Изменить стиль страницы

А ещё во мне откуда-то прорезалась ершистость, сумасбродство. Будто мне не за двадцать лет, а только-только исполнилось пятнадцать и я уже «всё знаю, всё умею, могу сам принимать решение, а вы не лезьте в мою жизнь». Плюс, почувствовал антипатию к новоприбывшим. И откуда только это чувство взялось-то! Это была не интуиция, не подозрение скорых неприятностей, а просто люди мне не понравились.

— Я про амулеты уже слышал в докладах. Хотелось бы услышать про них из первоисточника. Расскажите, — не просто сказал, а потребовал Дроздов. То ли, так надавил на меня, то ли просто привык всегда так общаться и делает это инстинктивно.

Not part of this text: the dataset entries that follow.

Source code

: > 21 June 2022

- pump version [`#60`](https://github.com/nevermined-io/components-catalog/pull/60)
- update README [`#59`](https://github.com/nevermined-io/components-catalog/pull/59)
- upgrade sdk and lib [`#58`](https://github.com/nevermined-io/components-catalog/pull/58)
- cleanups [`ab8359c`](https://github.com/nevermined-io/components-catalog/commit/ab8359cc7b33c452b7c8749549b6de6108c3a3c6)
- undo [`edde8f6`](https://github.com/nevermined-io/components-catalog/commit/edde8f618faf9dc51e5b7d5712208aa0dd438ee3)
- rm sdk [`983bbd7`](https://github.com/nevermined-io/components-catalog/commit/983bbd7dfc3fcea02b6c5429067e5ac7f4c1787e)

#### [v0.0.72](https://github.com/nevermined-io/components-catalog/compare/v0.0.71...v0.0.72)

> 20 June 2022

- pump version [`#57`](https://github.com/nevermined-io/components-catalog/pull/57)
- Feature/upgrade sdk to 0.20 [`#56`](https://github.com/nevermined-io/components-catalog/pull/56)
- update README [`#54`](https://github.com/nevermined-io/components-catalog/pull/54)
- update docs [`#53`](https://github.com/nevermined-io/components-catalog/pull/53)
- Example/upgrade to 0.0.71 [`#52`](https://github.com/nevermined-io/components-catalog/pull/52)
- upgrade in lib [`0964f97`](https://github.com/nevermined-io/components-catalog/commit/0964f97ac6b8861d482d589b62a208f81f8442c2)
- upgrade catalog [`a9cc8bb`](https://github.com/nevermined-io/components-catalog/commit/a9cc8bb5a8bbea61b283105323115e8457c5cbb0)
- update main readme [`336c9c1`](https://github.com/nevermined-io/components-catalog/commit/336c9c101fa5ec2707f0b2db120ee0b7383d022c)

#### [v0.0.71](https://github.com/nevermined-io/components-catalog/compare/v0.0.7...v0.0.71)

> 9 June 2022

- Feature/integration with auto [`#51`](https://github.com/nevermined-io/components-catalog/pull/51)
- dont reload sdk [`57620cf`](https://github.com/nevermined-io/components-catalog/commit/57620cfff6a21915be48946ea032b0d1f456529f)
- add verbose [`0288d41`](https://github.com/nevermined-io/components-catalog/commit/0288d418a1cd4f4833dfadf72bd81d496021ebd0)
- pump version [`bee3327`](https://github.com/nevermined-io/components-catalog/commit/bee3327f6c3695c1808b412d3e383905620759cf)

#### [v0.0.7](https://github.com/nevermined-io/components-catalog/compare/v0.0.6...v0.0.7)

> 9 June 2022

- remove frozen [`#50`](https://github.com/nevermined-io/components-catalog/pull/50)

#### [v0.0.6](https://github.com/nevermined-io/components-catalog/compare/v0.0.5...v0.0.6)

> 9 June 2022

— Лучше смотрите. Это лучше всяких слов, — хмыкнул я и направился к выходу. Следом тут же пристроился Маслов, который незаметно (как сам думал) изобразил короткую пантомиму для гостей. За ним шагнул старший майор с одним капитаном НКВД, пятым в нашей группе оказался старший лейтенант из личной охраны, назначенной Невнегиным для моей защиты. Рядовые бойцы сюда не допускались, только командиры. Хотя как по мне — это чушь, когда отвлекают опытных бойцов, того же командира от его прямых обязанностей на подобную ерунду.

Я спокойно поднялся на бруствер рядом с блиндажом и там удобно уселся, вытянув ноги. Гость (и все прочие) за мной не последовал, оставшись в траншее, но встал левее рядом, так, что я его видел краем глаза. Да и сидел я спиной к углу блиндажа, чтобы наблюдать за передним краем и спутниками в окопе.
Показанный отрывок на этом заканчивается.